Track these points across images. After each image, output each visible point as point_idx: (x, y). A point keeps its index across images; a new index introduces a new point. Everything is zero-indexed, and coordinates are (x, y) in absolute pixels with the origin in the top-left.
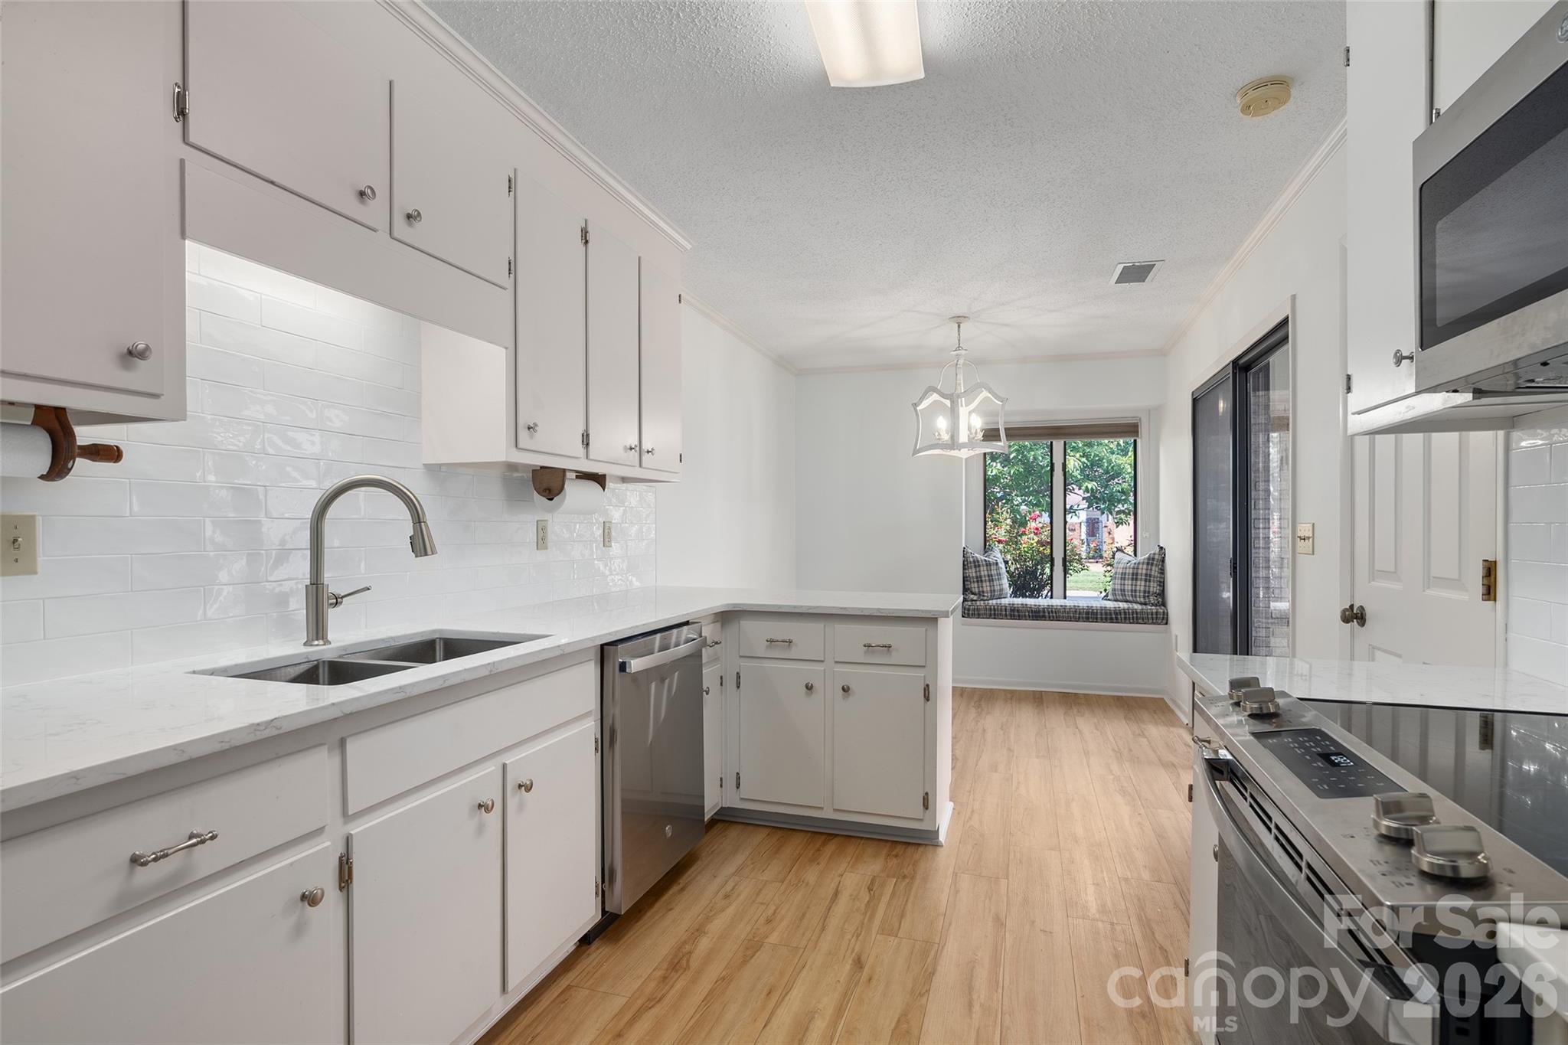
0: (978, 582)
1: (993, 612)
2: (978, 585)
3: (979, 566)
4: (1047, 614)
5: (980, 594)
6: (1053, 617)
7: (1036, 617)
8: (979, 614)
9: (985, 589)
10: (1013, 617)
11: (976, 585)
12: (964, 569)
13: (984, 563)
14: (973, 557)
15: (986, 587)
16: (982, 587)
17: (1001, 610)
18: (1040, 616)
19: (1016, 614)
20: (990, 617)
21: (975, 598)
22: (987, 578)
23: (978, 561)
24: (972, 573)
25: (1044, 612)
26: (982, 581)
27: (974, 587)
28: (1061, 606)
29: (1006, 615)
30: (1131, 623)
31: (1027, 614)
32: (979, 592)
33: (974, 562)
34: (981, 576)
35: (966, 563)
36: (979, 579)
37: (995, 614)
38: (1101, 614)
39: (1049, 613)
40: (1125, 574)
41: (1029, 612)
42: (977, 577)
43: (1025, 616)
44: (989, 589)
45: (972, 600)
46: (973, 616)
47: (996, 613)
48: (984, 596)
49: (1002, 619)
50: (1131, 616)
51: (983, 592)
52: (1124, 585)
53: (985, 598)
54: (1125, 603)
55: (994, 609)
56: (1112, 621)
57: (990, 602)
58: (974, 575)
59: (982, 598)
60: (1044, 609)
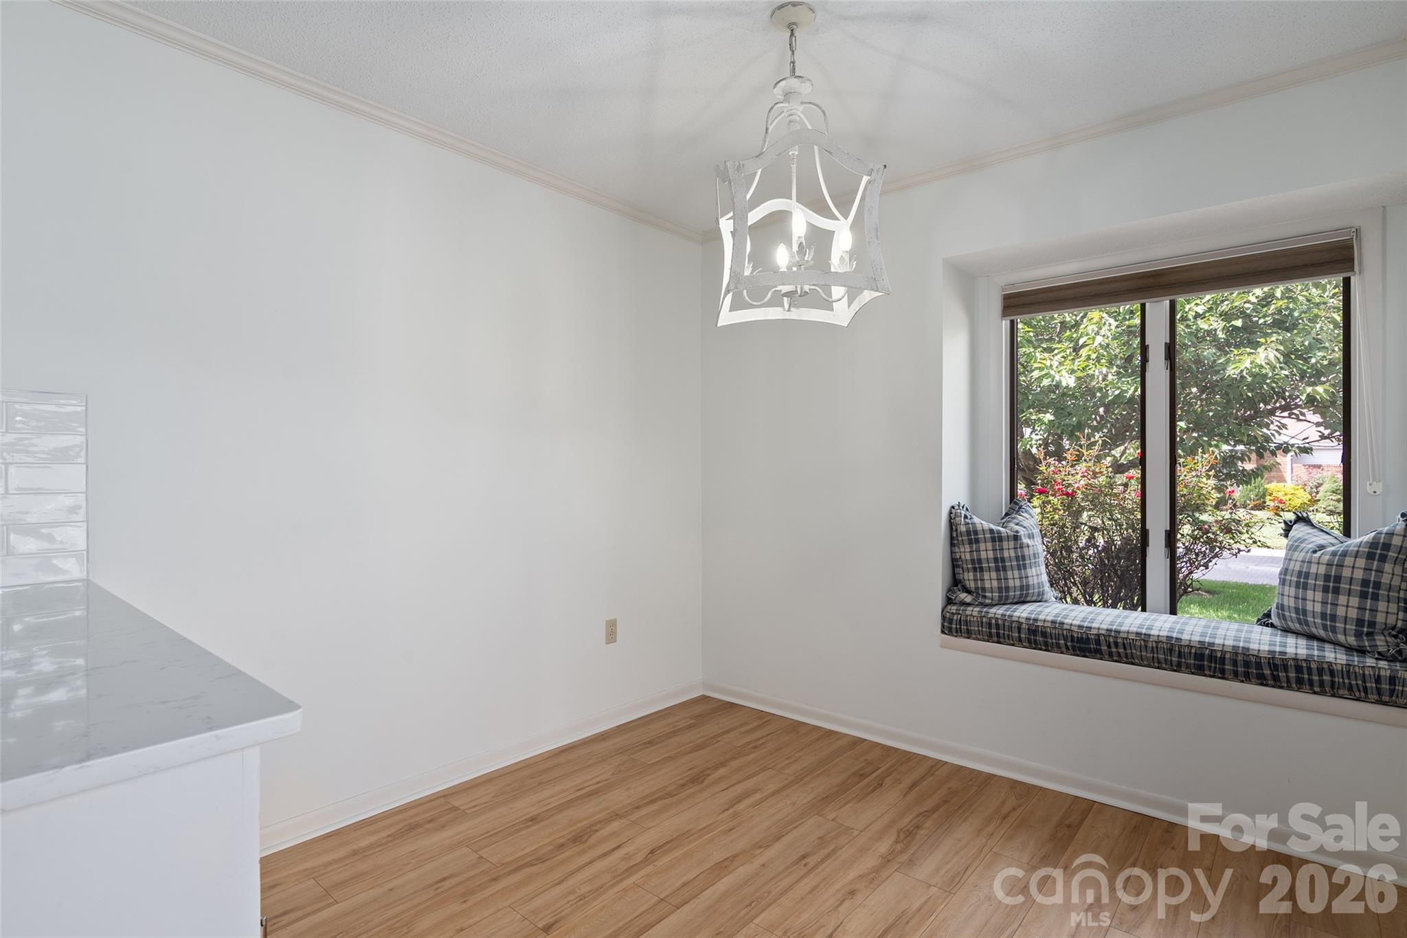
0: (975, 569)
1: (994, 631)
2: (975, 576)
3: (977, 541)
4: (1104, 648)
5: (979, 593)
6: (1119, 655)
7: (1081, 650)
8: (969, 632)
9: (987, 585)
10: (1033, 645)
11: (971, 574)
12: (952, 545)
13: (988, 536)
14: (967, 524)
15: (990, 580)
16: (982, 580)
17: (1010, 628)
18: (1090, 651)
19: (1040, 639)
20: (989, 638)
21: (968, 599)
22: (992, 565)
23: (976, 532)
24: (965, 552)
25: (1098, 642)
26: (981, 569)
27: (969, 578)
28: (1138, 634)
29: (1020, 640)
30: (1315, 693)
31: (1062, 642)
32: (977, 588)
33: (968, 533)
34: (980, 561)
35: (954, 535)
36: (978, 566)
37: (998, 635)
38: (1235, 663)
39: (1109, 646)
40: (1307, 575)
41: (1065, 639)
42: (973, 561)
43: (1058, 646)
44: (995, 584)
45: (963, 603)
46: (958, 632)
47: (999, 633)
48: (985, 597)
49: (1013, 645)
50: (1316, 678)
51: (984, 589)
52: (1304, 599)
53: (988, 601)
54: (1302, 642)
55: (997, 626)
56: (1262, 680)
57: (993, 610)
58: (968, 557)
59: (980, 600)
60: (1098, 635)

___

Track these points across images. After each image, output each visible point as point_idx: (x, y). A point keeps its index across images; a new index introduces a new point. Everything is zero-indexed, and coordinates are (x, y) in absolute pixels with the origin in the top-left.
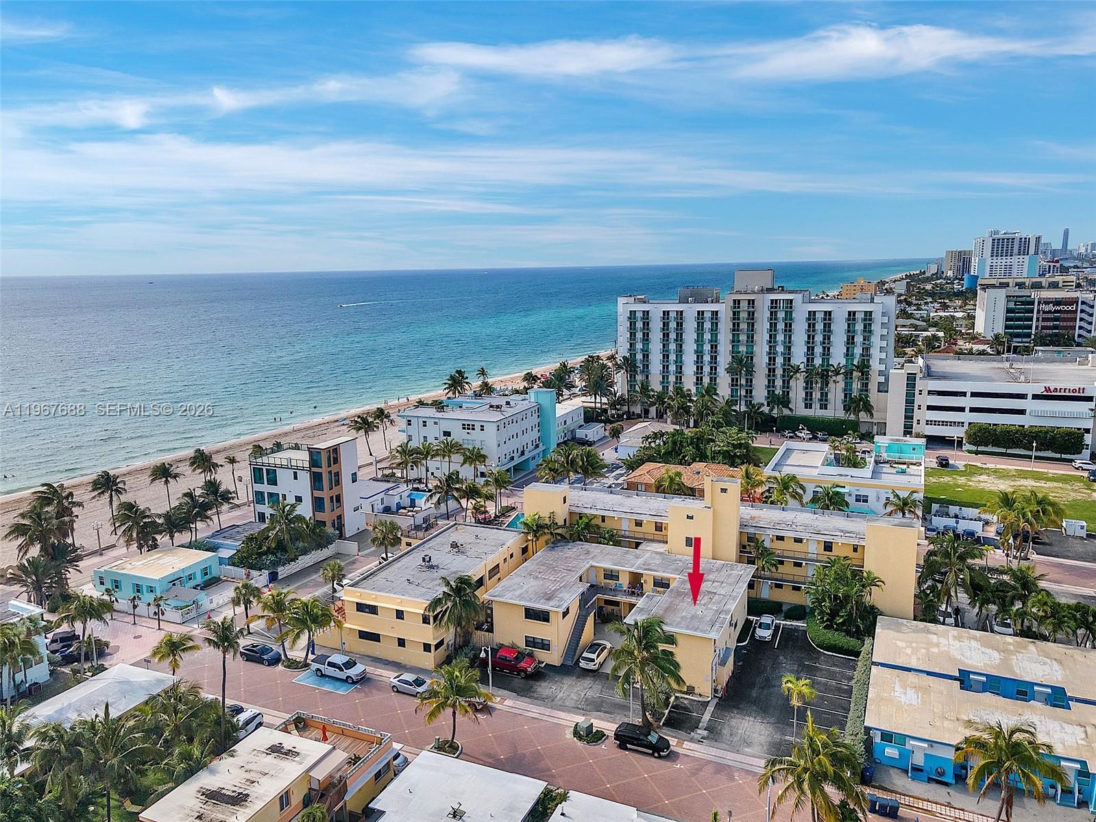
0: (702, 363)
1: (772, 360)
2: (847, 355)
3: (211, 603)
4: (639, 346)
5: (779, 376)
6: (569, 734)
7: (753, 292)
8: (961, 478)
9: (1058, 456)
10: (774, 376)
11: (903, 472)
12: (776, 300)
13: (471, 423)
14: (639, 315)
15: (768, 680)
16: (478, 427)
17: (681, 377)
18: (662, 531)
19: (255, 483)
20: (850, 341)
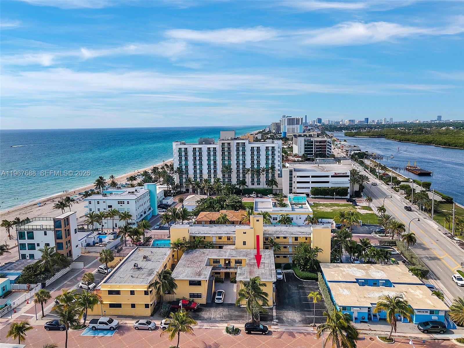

___

[The problem] Among the records above, extract exactly the lines from the line with "20: (990, 617)" to the line with "53: (985, 598)", both lines included, and leave out the rest.

[Output below]
20: (990, 617)
21: (975, 598)
22: (987, 578)
23: (978, 561)
24: (972, 573)
25: (1044, 612)
26: (982, 581)
27: (974, 587)
28: (1061, 606)
29: (1006, 615)
30: (1131, 623)
31: (1027, 614)
32: (979, 592)
33: (974, 562)
34: (981, 576)
35: (966, 563)
36: (979, 579)
37: (995, 614)
38: (1101, 614)
39: (1049, 613)
40: (1125, 574)
41: (1029, 612)
42: (977, 577)
43: (1025, 616)
44: (989, 589)
45: (972, 600)
46: (973, 616)
47: (996, 613)
48: (984, 596)
49: (1002, 619)
50: (1131, 616)
51: (983, 592)
52: (1124, 585)
53: (985, 598)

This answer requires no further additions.